“Because I allowed President-elect Trump to use YMCA and why the song is not a gay anthem.” This is the title of the long post by Victor Willis, member of the Village People (“policeman” and “naval officer” in various phases of the group). He is the author of the lyrics of the piece, as established in 2015 by a San Diego court which after a legal battle granted him authorship of 13 of the group's songs. The music of YMCA it is instead by Jacques Morali, the producer and creator of the Village People.
Contained in the album Cruising and released as a single in 1978, YMCA (the acronym stands for Young Men's Christian Association, the Christian Association of Young People founded in the mid-nineteenth century) is considered one of the greatest gay anthems. Even though it was not intended to be so, it has been adopted by the community. Donald Trump used it as a song-symbol of his electoral campaigns, accompanied by a dance-meme.
«In the face of a thousand complaints received in 2020» about Trump's use of it in the previous election campaign, Willis decided to ask the then President of the United States not to use the song anymore. Having obtained permission to use it for political purposes from the BMI, a sort of American SIAE, Trump continued to play it at rallies. Thinking that Trump really liked the song and given the refusal of many artists to grant him music for the campaign, Willis did not “have the courage” to fight to prevent him from using the song.

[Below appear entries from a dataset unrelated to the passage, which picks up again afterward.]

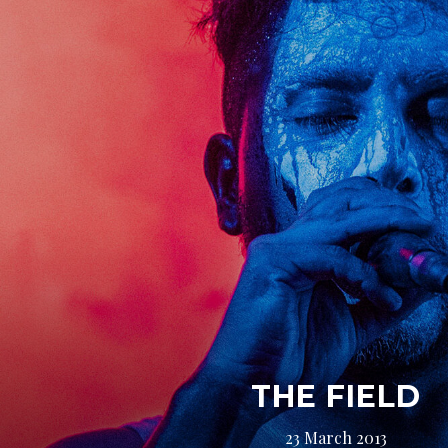
THE FIELD
23 March 2013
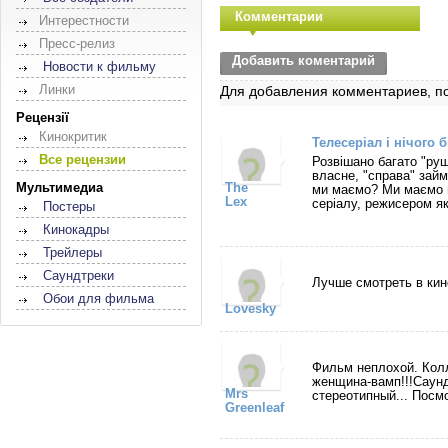
Комментарии
Интерестности
Пресс-релиз
Добавить коментарий
Новости к фильму
Линки
Для добавления комментариев, п
Рецензії
Кинокритик
Телесеріал і нічого 
Все рецензии
Розвішано багато "руш
власне, "справа" зай
Мультимедиа
The
ми маємо? Ми маємо п
Lex
серіалу, режисером як
Постеры
Кинокадры
Трейлеры
Саундтреки
Лучше смотреть в кин
Обои для фильма
Lovesky
Фильм неплохой. Кол
женщина-вамп!!!Саундт
Mrs
стереотипный... Посмо
Greenleaf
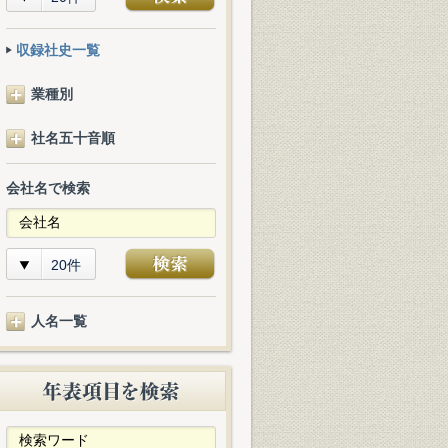
収録社史一覧
業種別
社名五十音順
会社名で検索
20件
人名一覧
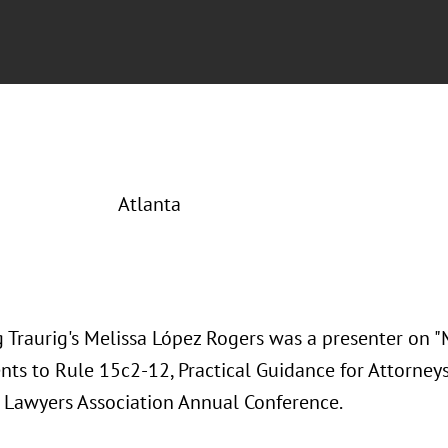
Atlanta
 Traurig's Melissa López Rogers was a presenter on 
s to Rule 15c2-12, Practical Guidance for Attorneys"
 Lawyers Association Annual Conference.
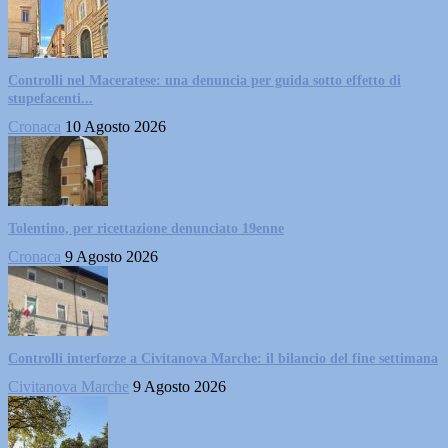
Controlli nel Maceratese: una denuncia per guida sotto effetto di
stupefacenti...
Cronaca
10 Agosto 2026
Tolentino, per ricettazione denunciato 19enne
Cronaca
9 Agosto 2026
Controlli interforze a Civitanova Marche: il bilancio del fine settimana
Civitanova Marche
9 Agosto 2026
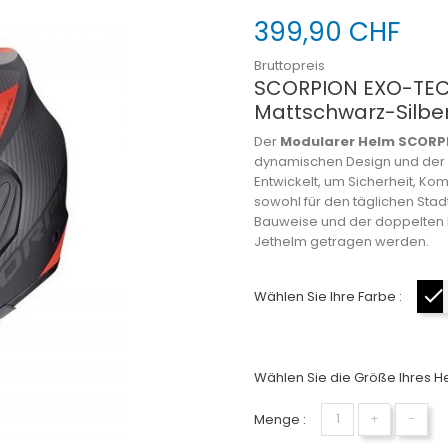
399,90 CHF
Bruttopreis
SCORPION EXO-TEC
Mattschwarz-Silbe
Der
Modularer Helm SCORP
dynamischen Design und de
Entwickelt, um Sicherheit, Ko
sowohl für den täglichen Sta
Bauweise und der doppelten H
Jethelm getragen werden.
Wählen Sie Ihre Farbe :
Wählen Sie die Größe Ihres He
Menge :
+
−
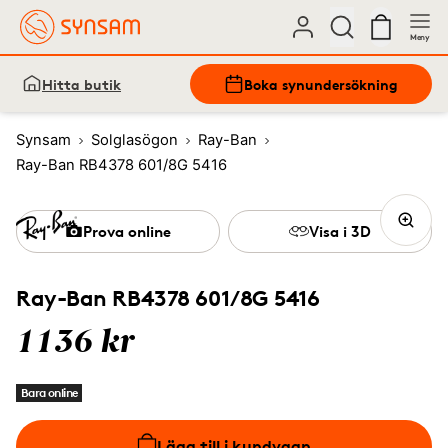
Meny
Hitta butik
Boka synundersökning
Synsam
Solglasögon
Ray-Ban
Ray-Ban RB4378 601/8G 5416
Prova online
Visa i 3D
Ray-Ban RB4378 601/8G 5416
1136 kr
Bara online
Lägg till i kundvagn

Not only that: the revival of YMCA born from Trump's use of it took the song to number one in the United States for the first time since its release. “The financial benefits are also notable,” writes the Village People singer. «It is estimated that YMCA has made millions of dollars since the President-elect has been using it. I am therefore happy to have allowed it and I thank him for choosing my song.”

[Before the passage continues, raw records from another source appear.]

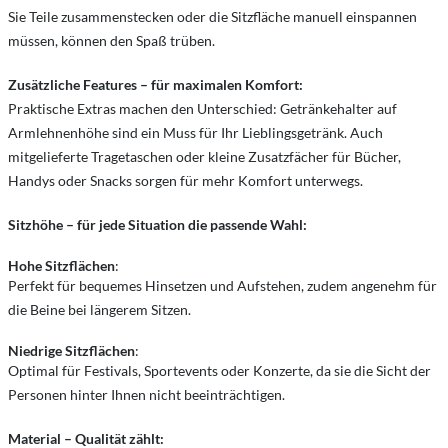
Sie Teile zusammenstecken oder die Sitzfläche manuell einspannen
müssen, können den Spaß trüben.
Zusätzliche Features – für maximalen Komfort:
Praktische Extras machen den Unterschied: Getränkehalter auf
Armlehnenhöhe sind ein Muss für Ihr Lieblingsgetränk. Auch
mitgelieferte Tragetaschen oder kleine Zusatzfächer für Bücher,
Handys oder Snacks sorgen für mehr Komfort unterwegs.
Sitzhöhe – für jede Situation die passende Wahl:
Hohe Sitzflächen
:
Perfekt für bequemes Hinsetzen und Aufstehen, zudem angenehm für
die Beine bei längerem Sitzen.
Niedrige Sitzflächen
:
Optimal für Festivals, Sportevents oder Konzerte, da sie die Sicht der
Personen hinter Ihnen nicht beeinträchtigen.
Material – Qualität zählt:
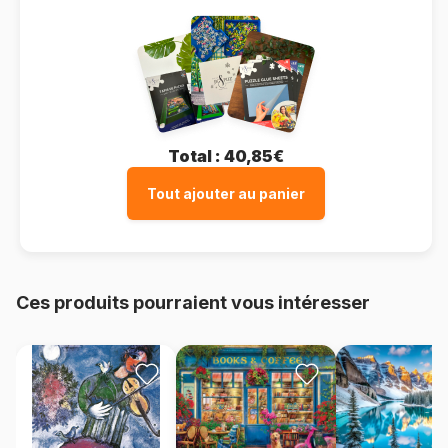
Total :
40,85€
Tout ajouter au panier
Ces produits pourraient vous intéresser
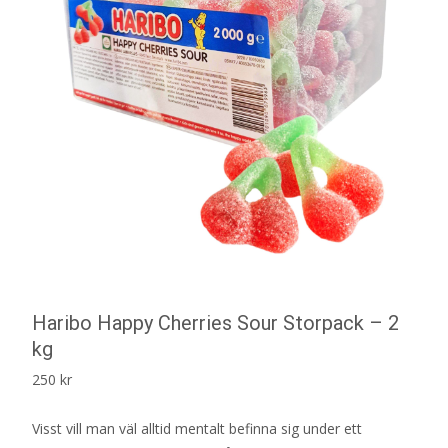
Haribo Happy Cherries Sour Storpack – 2
kg
250
kr
Visst vill man väl alltid mentalt befinna sig under ett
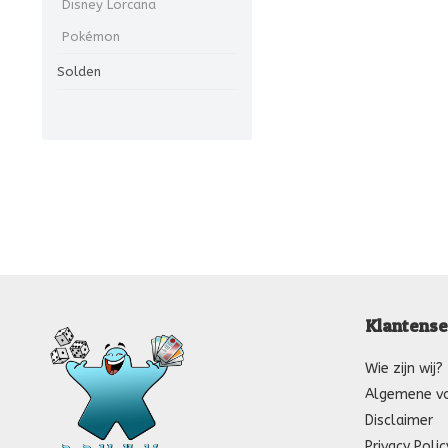
Disney Lorcana
Pokémon
Solden
Klantense
Wie zijn wij?
Algemene v
Disclaimer
Privacy Polic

Being YMCA considered a gay anthem, many criticized or mocked Trump for using it, as he is not a well-known defender of the rights of the LGBTQ+ community. Willis sees it differently. «As I have said several times in the past, this is a false assumption based on the fact that my co-writer was gay, that some (not all) of the Village People were gay, and that the group's first album was focused on the style of gay life. The assumption is also based on the fact that the YMCA was apparently used as a gay hangout and so, combined with the fact that one of the authors and some of the Village People were gay, it had to be a message to gays. I repeat: stop thinking badly. It's not like that.”

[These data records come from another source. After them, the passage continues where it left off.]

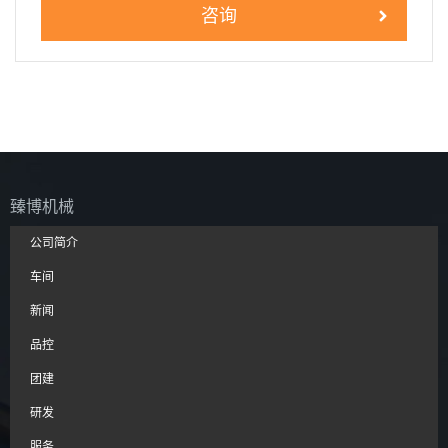
咨询
臻博机械
公司简介
车间
新闻
品控
团建
研发
服务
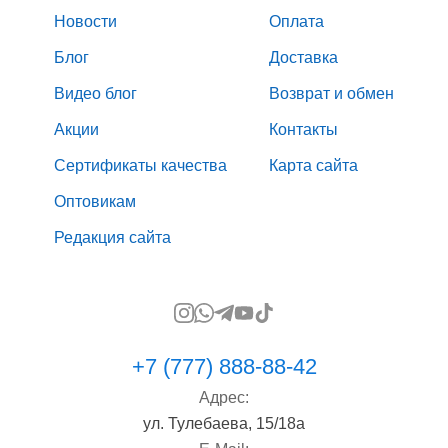
Новости
Оплата
Блог
Доставка
Видео блог
Возврат и обмен
Акции
Контакты
Сертификаты качества
Карта сайта
Оптовикам
Редакция сайта
+7 (777) 888-88-42
Адрес:
ул. Тулебаева, 15/18а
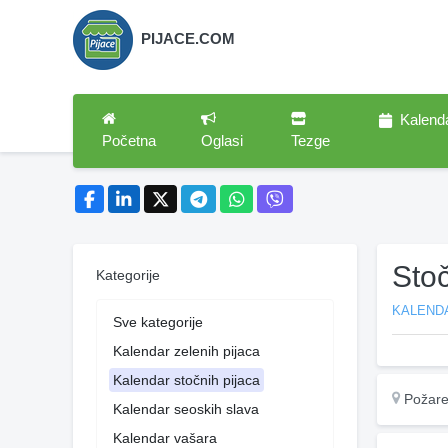
PIJACE.COM
Kalend
Početna
Oglasi
Tezge
Sto
Kategorije
KALEND
Sve kategorije
Kalendar zelenih pijaca
Kalendar stočnih pijaca
Požare
Kalendar seoskih slava
Kalendar vašara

When he wrote the piece, Willis didn't know that the YMCA was associated with gays, “nor did Jacques Morali (who was gay) tell me.” And so he wrote the text based on the information he had about the association, its meeting places, its activities «such as swimming, basketball, athletics, food and cheap rooms. When I sing “going out with the boys”, it's 70s slang spread among black boys, it has nothing to do with gays.”
What disturbs Willis is that the song is associated with what he calls “illicit activities” carried out in the men's branches of the Young Men's Christian Association, whatever they may be. And so, maybe thinking about pieces like that of the Guardian in which the song is defined as “a hymn to sodomy in the shower”, he declares that, as the author of the lyrics, he has instructed his lawyer wife to “sue starting from January 2025 any newspaper that falsely states or alludes to the fact That YMCA is somehow a gay anthem” based on the fact that “it alludes to illicit acts, which is defamatory”, not specifying what such illicit acts would be (in the post he writes both elicitis the correct form illicit). That said, Willis “doesn't mind that gays consider it their anthem”, but recalls that the song is also heard at “weddings, bar mitzvahs, sporting events, commercials, films”.
For Willis, YMCA is a universal anthem that speaks to “people of all kinds, including President-elect Trump. But it's not at all a gay anthem as some people falsely claim. This thing has to stop because it damages the song.”